Desde nuestra visión europeísta solemos interesarnos por realidades culturales que nos son cercanas y en raras ocasiones prestamos atención a la expresión artística de otros continentes. Hoy nos vamos a acercar a América y  hablaremos del pintor ecuatoriano Oswaldo Guayasamin.

No hay muchos ejemplos de pintores sudamericanos reconocidos popularmente fuera de sus fronteras: a lo sumo Botero, Frida Kahlo o algún  representante del muralismo mexicano como Rivera, Orozco o Siqueiro. El protagonista de este post quizás no sea el más conocido, pero sin duda es un genuino representante del expresionismo indigenista, comprometido con la cultura propia y la realidad social de su tierra.

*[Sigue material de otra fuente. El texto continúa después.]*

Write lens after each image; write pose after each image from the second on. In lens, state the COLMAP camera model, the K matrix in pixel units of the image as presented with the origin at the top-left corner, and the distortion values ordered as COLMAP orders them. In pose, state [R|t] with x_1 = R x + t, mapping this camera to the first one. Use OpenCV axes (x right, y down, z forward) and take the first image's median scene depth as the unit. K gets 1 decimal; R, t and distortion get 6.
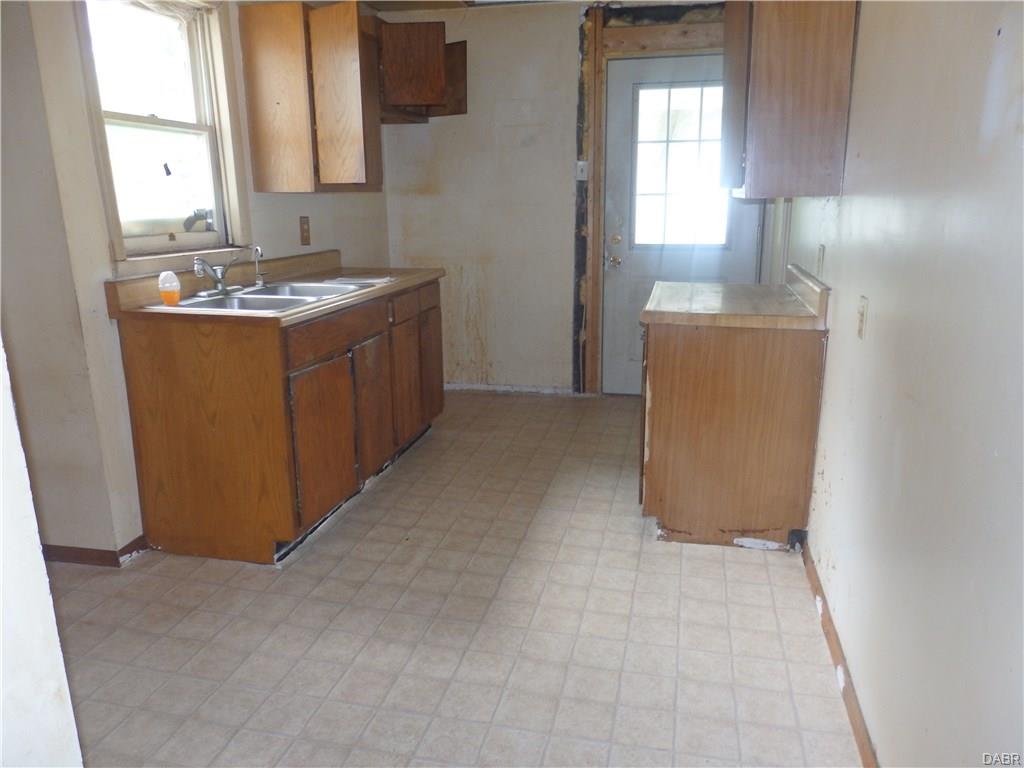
lens RADIAL K [[757.4, 0, 516.8], [0, 757.4, 388.2], [0, 0, 1]] dist [0.003569, 0.013050]
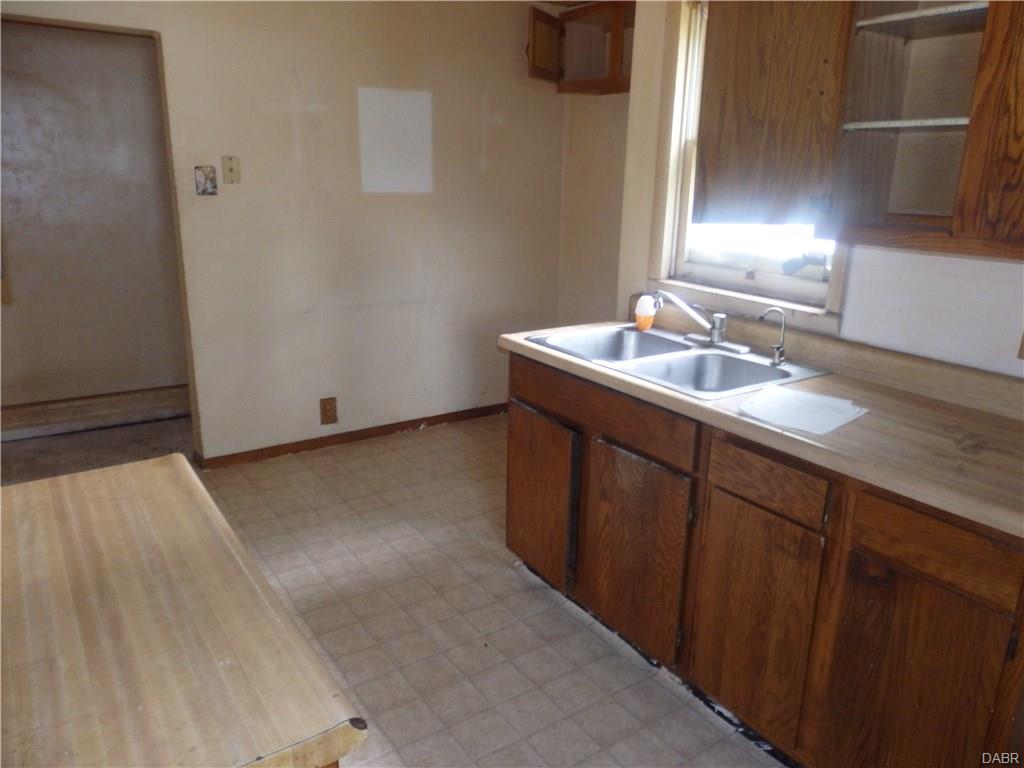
lens RADIAL K [[757.4, 0, 519.0], [0, 757.4, 379.9], [0, 0, 1]] dist [0.003569, 0.013050]
pose [[-0.680939, 0.199758, -0.704570, 0.340984], [-0.193495, 0.878817, 0.436165, -0.405893], [0.706316, 0.433333, -0.559768, 1.304700]]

Nació en 1919, en Quito. El origen quechua del padre de Oswaldo definió su compromiso con las etnias minoritarias, algo que influyó claramente en su estilo y temática preferida. Desde muy pequeño destacó por sus sobresalientes cualidades para la pintura y, a pesar de la oposición de su familia, que habría preferido un trabajo más tradicional que le permitiera ganarse la vida, consiguió graduarse en  la Escuela de Bellas Artes de Quito en 1941.

La historia de Oswaldo se entreteje con afortunadas casualidades que le abrieron importantes puertas. Poco después de completar sus estudios, en 1942,  expuso  por primera vez en su ciudad natal. El azar hizo que el millonario y político Nelson Rockefeller, en viaje diplomático por el país, visitara la exposición, comprara parte de su obra y le animara a seguir formándose en EEUU. Este inesperado apadrinamiento le  permitió ganar algún dinero con el que  viajar por todo el continente americano, conocer diversos países, culturas, paisajes y dificultades sociales que  Guayasamin no dejaría al margen de su pintura.

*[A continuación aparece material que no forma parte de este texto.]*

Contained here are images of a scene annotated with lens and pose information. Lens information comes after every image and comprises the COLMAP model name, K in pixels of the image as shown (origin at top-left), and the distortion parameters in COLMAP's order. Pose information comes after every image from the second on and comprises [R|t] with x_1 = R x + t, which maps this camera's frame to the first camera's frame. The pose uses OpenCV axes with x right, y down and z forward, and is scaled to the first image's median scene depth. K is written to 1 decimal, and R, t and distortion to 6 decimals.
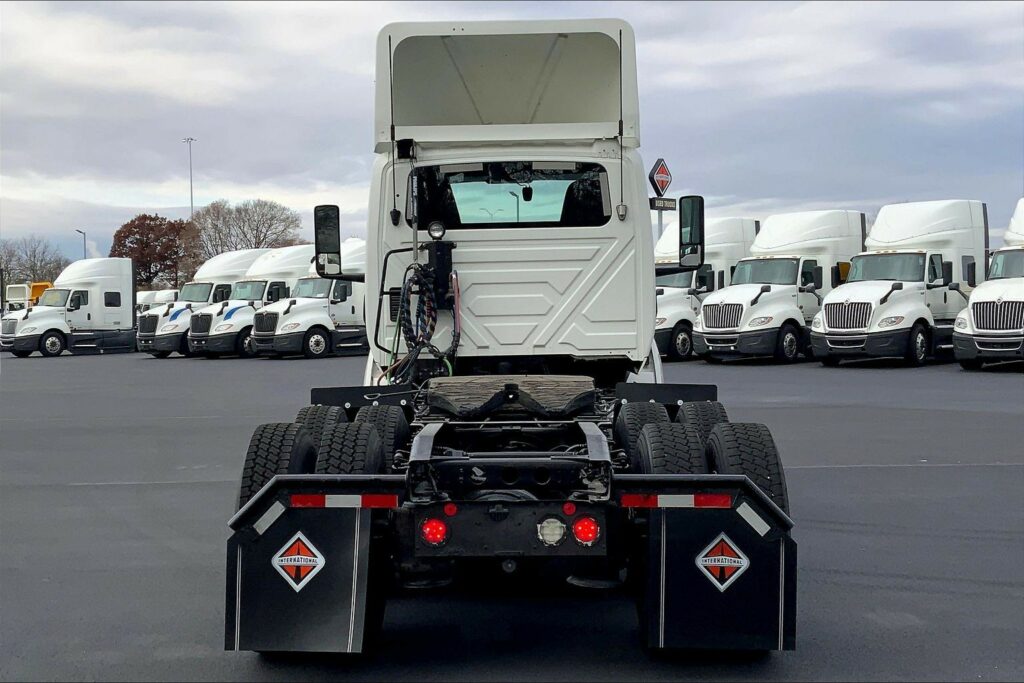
lens RADIAL K [[1311.2, 0, 528.3], [0, 1311.2, 322.0], [0, 0, 1]] dist [0.078788, 0.000000]
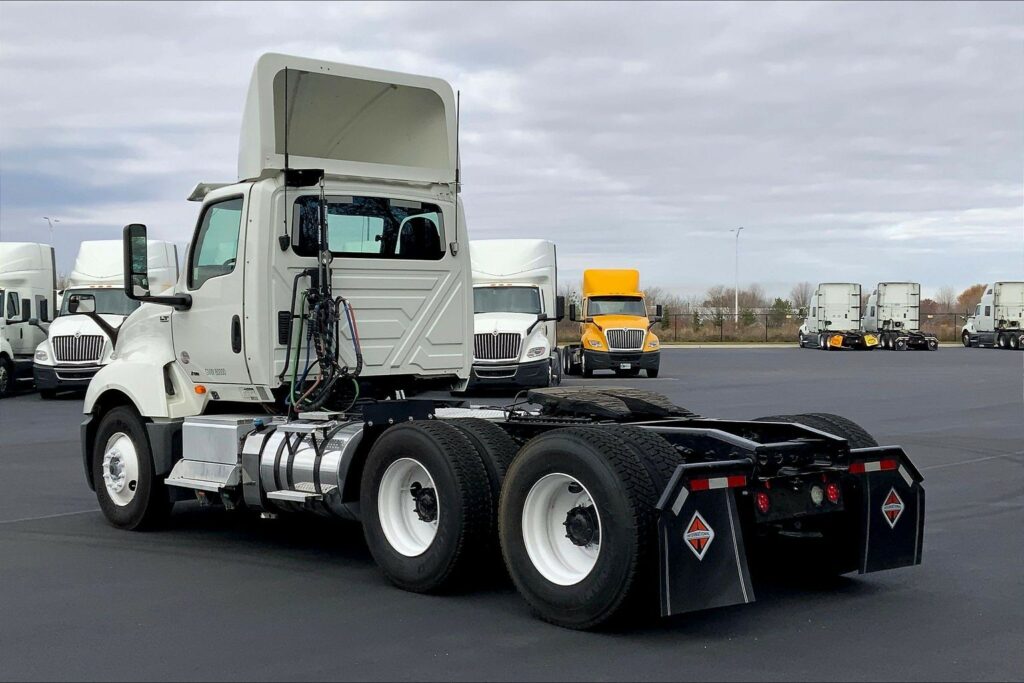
lens RADIAL K [[1268.8, 0, 498.9], [0, 1268.8, 352.9], [0, 0, 1]] dist [0.038281, 0.000000]
pose [[0.758026, -0.003764, 0.652213, -0.619986], [0.006073, 0.999981, -0.001287, 0.008601], [-0.652196, 0.004937, 0.758035, 0.136218]]
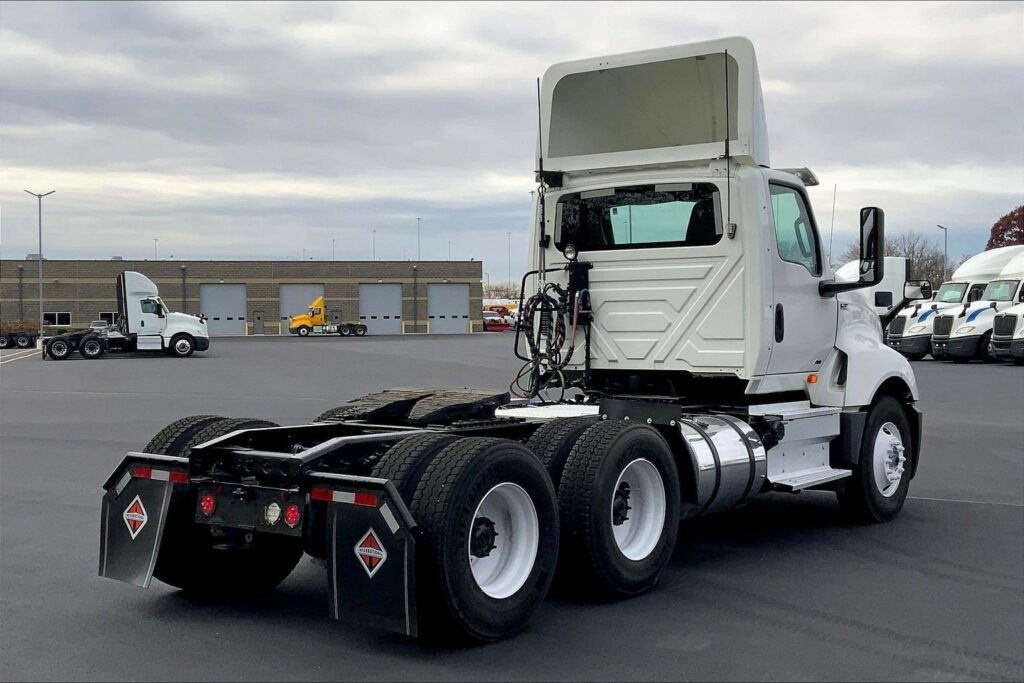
lens RADIAL K [[1371.7, 0, 513.8], [0, 1371.7, 340.5], [0, 0, 1]] dist [0.051049, 0.000000]
pose [[0.804702, 0.020905, -0.593311, 0.561541], [-0.012115, 0.999750, 0.018794, -0.017542], [0.593555, -0.007935, 0.804754, 0.055676]]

De esta época, denominada El camino del llanto, son obras con trasfondo social y crítica política relacionada con el continente americano y la opresión de los pueblos indígenas. Se afianza en esta época un sentimiento de pertenencia, que se vio expresado en lo que Guayasamin denominaba “llamamiento” a la unidad del continente desde México hasta Argentina.

Napalm (1976)

En los años 60 su fama se extiende por toda Europa y su obra se ve influenciada por los convulsos acontecimientos de la política mundial. Las guerras y la violencia se reflejan en sus pinturas que siguen mostrando rostros muy angulosos llenos de dolor y manos crispadas. Esta etapa será conocida como la Edad de la Ira.

Finalmente, ya en la madurez del artista y desde finales de los años 80, dedica una serie de pinturas a su madre y por extensión a todas las madres del mundo. En estas últimas obras se aprecia un cambio en el color y mayor dulzura en las expresiones de sus personajes. El cuadro más conocido de esta época se titula Ternura (1989).

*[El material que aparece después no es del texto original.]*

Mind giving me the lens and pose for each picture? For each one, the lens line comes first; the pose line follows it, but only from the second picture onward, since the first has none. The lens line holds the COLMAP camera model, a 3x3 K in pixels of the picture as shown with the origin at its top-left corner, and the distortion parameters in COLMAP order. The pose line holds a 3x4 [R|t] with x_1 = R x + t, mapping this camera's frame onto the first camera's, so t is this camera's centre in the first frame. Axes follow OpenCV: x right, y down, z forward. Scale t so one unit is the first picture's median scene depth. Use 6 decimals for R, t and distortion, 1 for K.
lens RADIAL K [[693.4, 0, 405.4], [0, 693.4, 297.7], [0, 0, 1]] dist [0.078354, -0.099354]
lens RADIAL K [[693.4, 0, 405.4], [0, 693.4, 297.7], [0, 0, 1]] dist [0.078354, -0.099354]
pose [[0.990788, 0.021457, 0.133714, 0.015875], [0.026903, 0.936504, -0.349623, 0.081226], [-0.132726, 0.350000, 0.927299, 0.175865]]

Oswaldo Guayasamil mantuvo una larga relación con España donde vivió largas temporadas a lo largo de 40 años, gran parte de ellos en Barcelona. Pero es en Madrid, en el Aeropuerto de Barajas, donde se puede ver una de sus más

grandes obras como muralista: la obra representa en sus 120 metros, un homenaje a las relaciones entre Latinoamérica y España con dos paneles diferenciados, uno de ellos representa el mundo precolombino y el otro la danza mediterránea.

En 1976 Guayasamín  creó una fundación que lleva su nombre con el fin para preservar y mantener su obra, pero también como un deseo de llamar a la unión de los pueblos sudamericanos al que él tanto apeló.  Para ello mandó construir formando parte de la Fundación , La capilla del Hombre donde se mantiene encendida la “Llama eterna” por los derechos humanos y la paz.

El cuadro que encabeza este post es nuestro preferido y tú, ¿cuál decidirías enmarcar para tu casa?